Natural-gas-fired plants, however, kick virtually every other technology’s butt. They produce electricity for as little as 6.4 cents/kWh, cheaper than all other sources except geothermal — and geothermal has limited availability, while gas is abundant. Gas is also relatively easy to transport and available on demand. If it weren’t for global warming, natural gas unquestionably would be the electricity-generation source of choice.

But global warming can’t be ignored, much as some would like to. Although cleaner than coal, natural-gas plants still produce significant CO2. In the near term, the limits proposed by the Obama administration won’t make natural gas less attractive; on the contrary, if they stick they’ll hasten the switch from coal-fired generation to gas.

However, a carbon tax, which has been proposed with varying degrees of seriousness, would be a different story. Australia recently enacted a controversial carbon tax of more than $23 per metric ton of CO2. This dramatically shifts the financial balance in favor of wind, which can generate power at 70 percent of the cost of natural gas and 55 percent that of coal.

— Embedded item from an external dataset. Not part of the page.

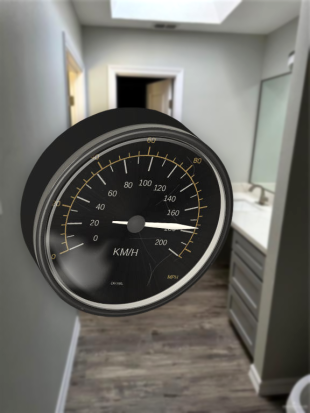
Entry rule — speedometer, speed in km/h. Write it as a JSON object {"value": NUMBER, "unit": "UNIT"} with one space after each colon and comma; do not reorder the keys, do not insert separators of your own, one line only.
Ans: {"value": 175, "unit": "km/h"}
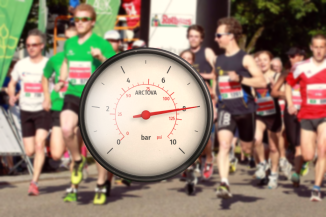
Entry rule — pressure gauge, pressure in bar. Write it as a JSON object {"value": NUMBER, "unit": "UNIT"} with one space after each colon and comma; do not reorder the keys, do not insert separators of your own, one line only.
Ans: {"value": 8, "unit": "bar"}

But I don’t see a carbon tax getting much traction in the U.S. — Obama will have a tough enough time holding the line on CO2 limits. Absent such a tax, the prospects for wind are dubious. Till now the wind-power industry has benefited from a tax credit of 2.3 cents/kWh for plants that started construction before 2014. The credit lasts ten years, bringing the cost per kilowatt-hour below six cents, which overcomes a lot of investor hesitation. The credit is currently in limbo because of Republican-led efforts to slash or kill it. Kill the credit and you kill much of the incentive, which is another way of saying the credit is distorting the market.

You ask: Isn’t a tax credit for wind just a carbon tax from a different angle? No. The carbon tax says “Figure out a way to reduce emissions.” The tax credit says “Here’s how you’re going to reduce emissions.” If we’re trying to encourage innovation — and we’d better be — that’s a big distinction.

Over the long term, wind’s prospects are brighter. For 2040, the DOE projects that power-generation costs for natural gas will rise, while those for wind will drop (although offshore wind will still be among the costliest technologies). If so, wind power may make more economic sense. But from a strictly dollars-and-cents perspective, it doesn’t make a lot of sense right now.